**Task objective:**
Your copy should repeat each record below exactly and contain no images.

(Document understanding data)
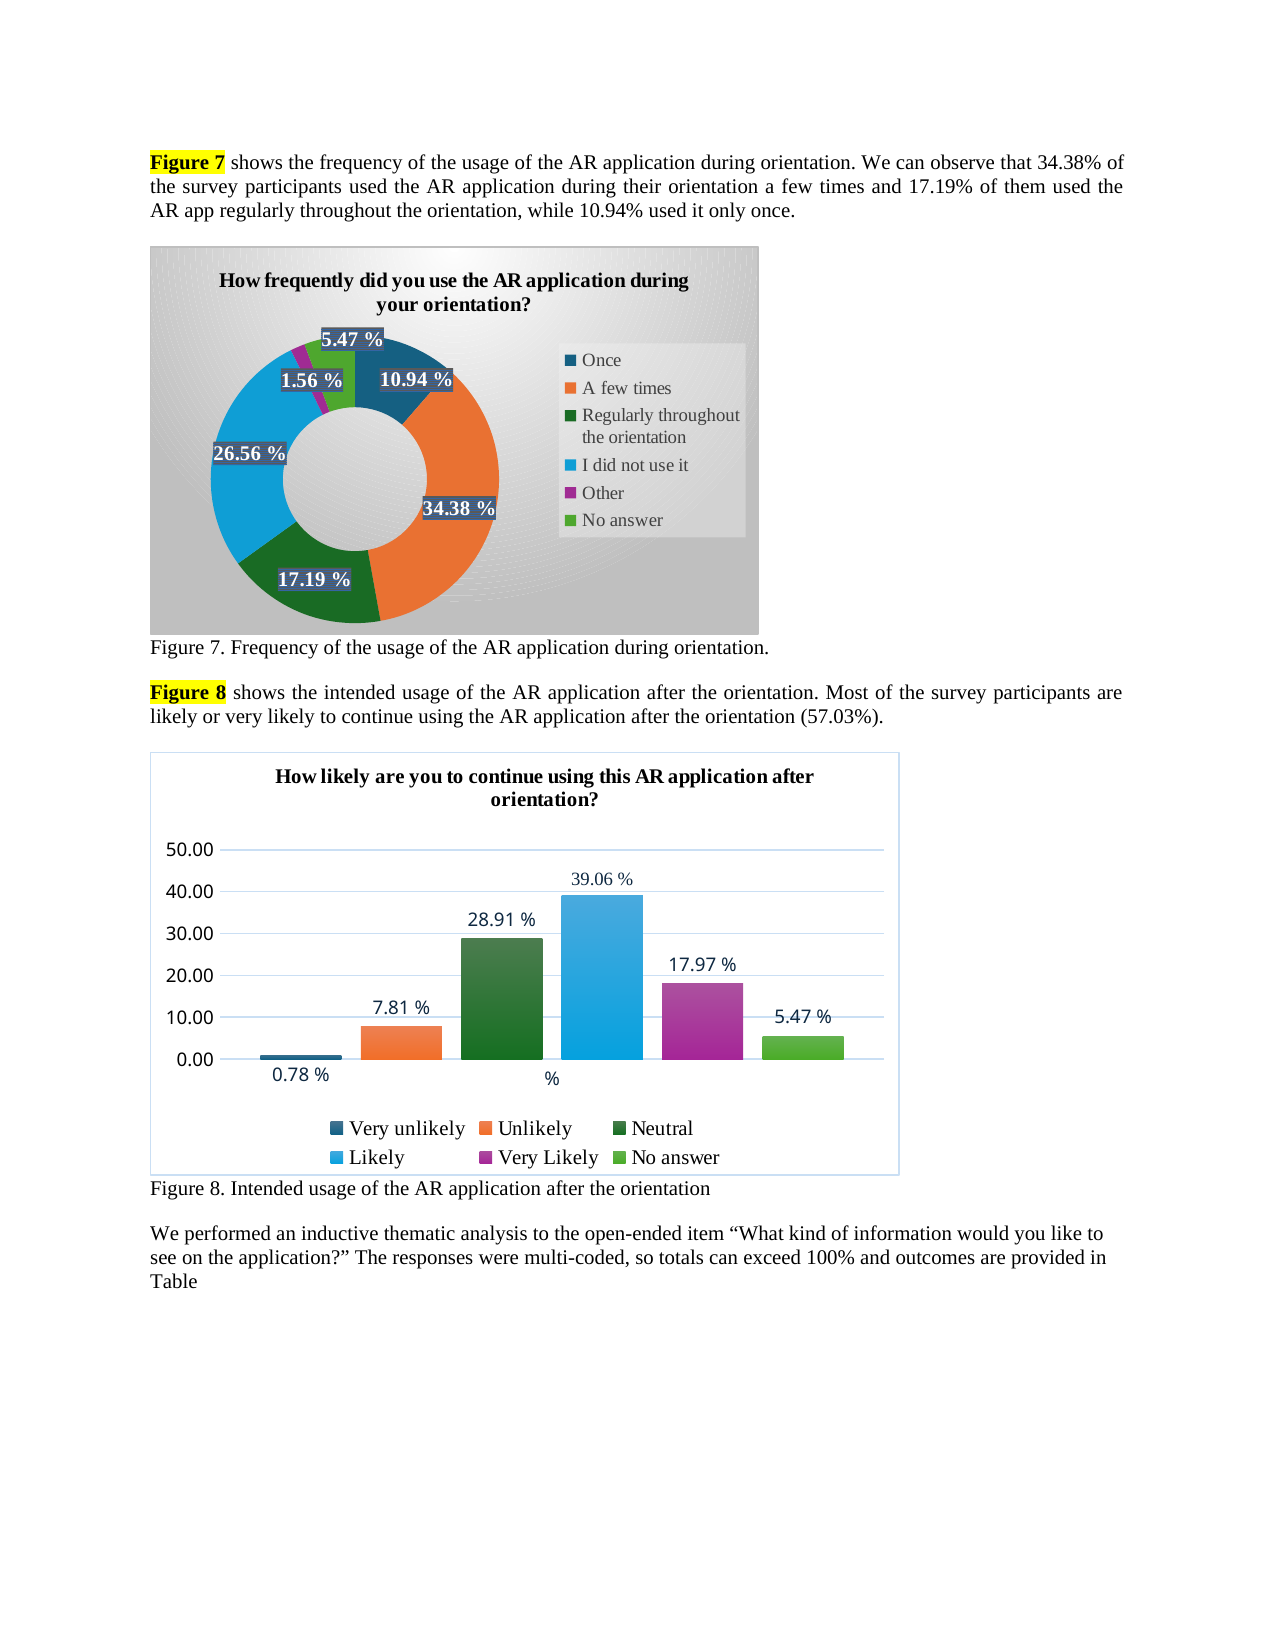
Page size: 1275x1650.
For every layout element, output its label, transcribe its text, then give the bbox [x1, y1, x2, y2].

text Figure 7. Frequency of the usage of the AR application during orientation. [150, 635, 1125, 659]
text Figure 8. Intended usage of the AR application after the orientation [150, 1176, 1125, 1200]
text We performed an inductive thematic analysis to the open-ended item “What kind of information would you like to see on the application?” The responses were multi-coded, so totals can exceed 100% and outcomes are provided in Table [150, 1221, 1125, 1293]
text Figure 8 shows the intended usage of the AR application after the orientation. Most of the survey participants are likely or very likely to continue using the AR application after the orientation (57.03%). [150, 679, 1125, 728]
text Figure 7 shows the frequency of the usage of the AR application during orientation. We can observe that 34.38% of the survey participants used the AR application during their orientation a few times and 17.19% of them used the AR app regularly throughout the orientation, while 10.94% used it only once. [150, 150, 1125, 222]
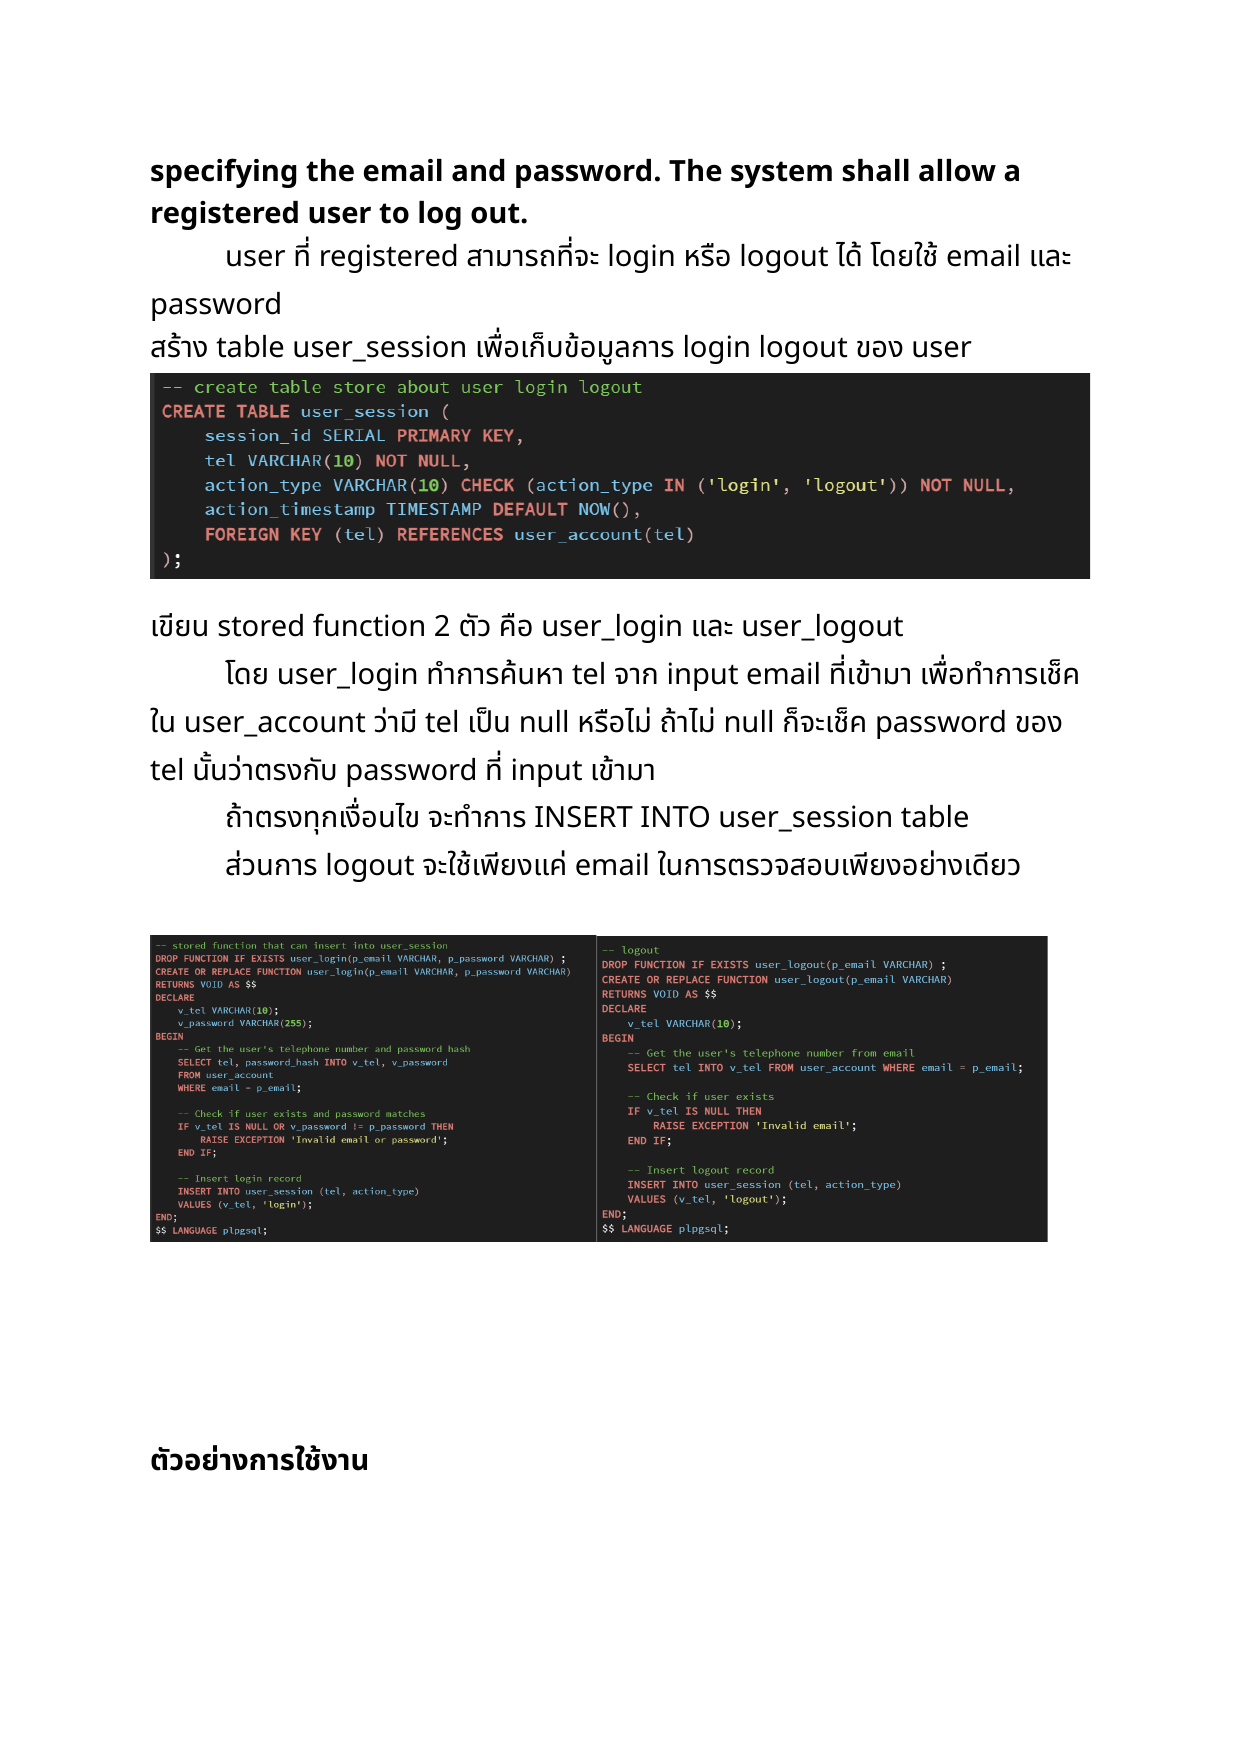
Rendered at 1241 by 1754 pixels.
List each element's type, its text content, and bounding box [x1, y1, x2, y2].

text สร้าง table user_session เพื่อเก็บข้อมูลการ login logout ของ user [150, 326, 1090, 370]
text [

**Written reply:**
Page size: 1275x1650.
For every layout element, output its label, transcribe its text, then give the bbox [x1, y1, x2, y2].

text Figure 7. Frequency of the usage of the AR application during orientation. [150, 635, 1125, 659]
text Figure 8. Intended usage of the AR application after the orientation [150, 1176, 1125, 1200]
text We performed an inductive thematic analysis to the open-ended item “What kind of information would you like to see on the application?” The responses were multi-coded, so totals can exceed 100% and outcomes are provided in Table [150, 1221, 1125, 1293]
text Figure 8 shows the intended usage of the AR application after the orientation. Most of the survey participants are likely or very likely to continue using the AR application after the orientation (57.03%). [150, 679, 1125, 728]
text Figure 7 shows the frequency of the usage of the AR application during orientation. We can observe that 34.38% of the survey participants used the AR application during their orientation a few times and 17.19% of them used the AR app regularly throughout the orientation, while 10.94% used it only once. [150, 150, 1125, 222]
Rendered at 1241 by 1754 pixels.
List each element's type, its text content, and bounding box [x1, y1, x2, y2].

text สร้าง table user_session เพื่อเก็บข้อมูลการ login logout ของ user [150, 326, 1090, 370]
text [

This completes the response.